Pada suatu hari dia mendengar Salim bin Abdullah bin Umar mengadakan jamuan makan bagi keluarganya, Asy’ab datang tanpa diundang, dia melongok ke dalam rumah melalui pagar, Salim berkata, “Naudzubillah wahai Asy’ab, kamu melongok kepada keluarga dan putri-putriku.” Asy’ab menjawab, “Engkau telah mengetahu bahwa aku tidak berhajat kepada putri-putrimu, engkau tahu apa yang aku inginkan.” Salim berkata, “Turunlah dan makanan akan hadir kepadamu saat ini juga.” Maka Salim memerintahkan sebuah nampan makanan untuk diberikan kepada Asy’ab.

Baqil

Penulis tidak mengetahui siapa Baqil ini, akan tetapi ia adalah simbol ketidakmampuan dalam berbicara di kalangan masyarakat Arab sehingga salah seorang sastrawan mereka yaitu Abu Amru al-Jahizh ketika dia berbicara tentang buku, dia berkata, “Jika kamu berkehendak maka buku itu bisa menjadi lebih tidak mampu berbicara daripada Baqil.”

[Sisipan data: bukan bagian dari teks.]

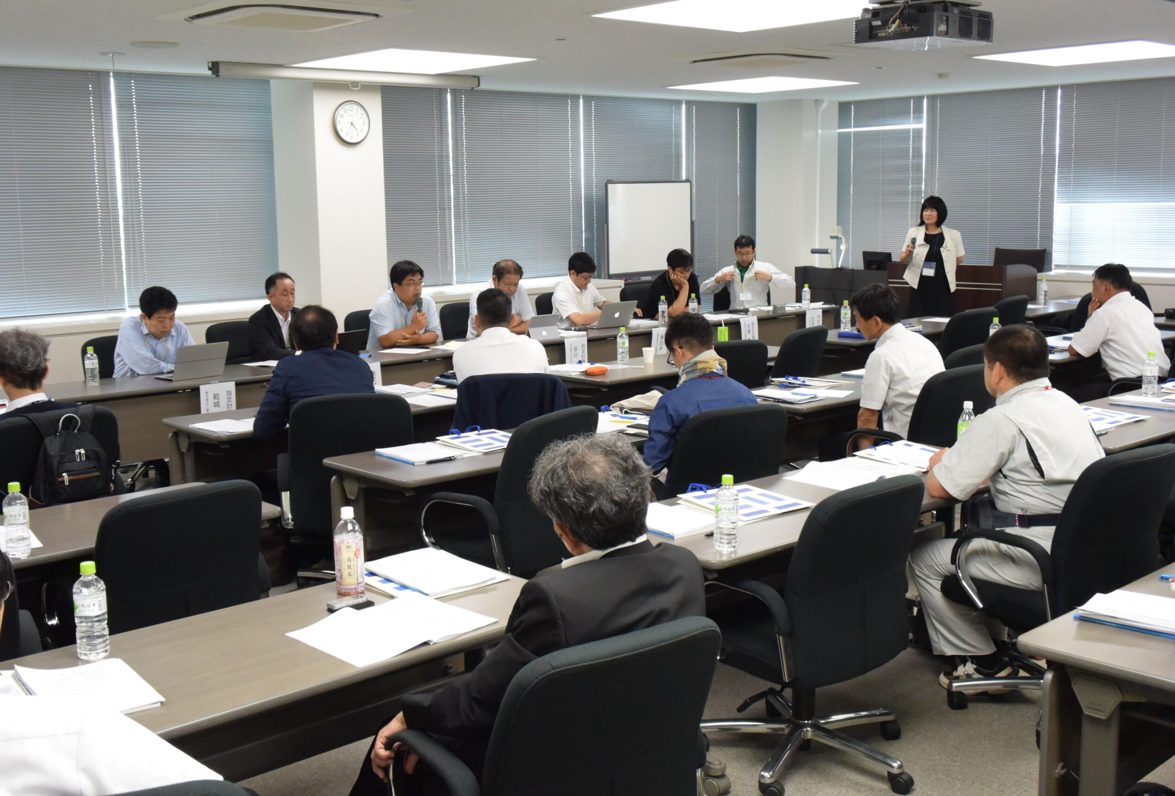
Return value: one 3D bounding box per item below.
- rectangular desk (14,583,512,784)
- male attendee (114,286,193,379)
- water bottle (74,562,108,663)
[{"bbox_3d":[-0.855,0.915,2.713,1.810,0.710,0.600,-9,12,-40],"label":"rectangular desk"},{"bbox_3d":[-2.529,-0.052,7.460,0.520,1.220,0.760,-9,12,-41],"label":"male attendee"},{"bbox_3d":[-1.130,0.481,2.856,0.066,0.218,0.066,-9,12,-41],"label":"water bottle"}]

Salah satu cerita tentang Baqil yang menggambarkan hal itu, pada suatu hari Baqil membeli seekor kijang dari pasar hewan dengan harga sebelas dinar, dia menggendong hewan tersebut karena takut lepas, di tengah jalan seseorang bertanya kepadanya, “Berapa harganya?” Baqil tidak berbicara menjawab, akan tetapi dia melepaskan kijang dari gendonganya lalu dia membuka kedua telapak tangannya dan merenggangkan jari-jarinya sambil menjulurkan lidahnya sebagai isyarat akan jumlah sebelas. Akibatnya kijang yang dia beli pun lepas.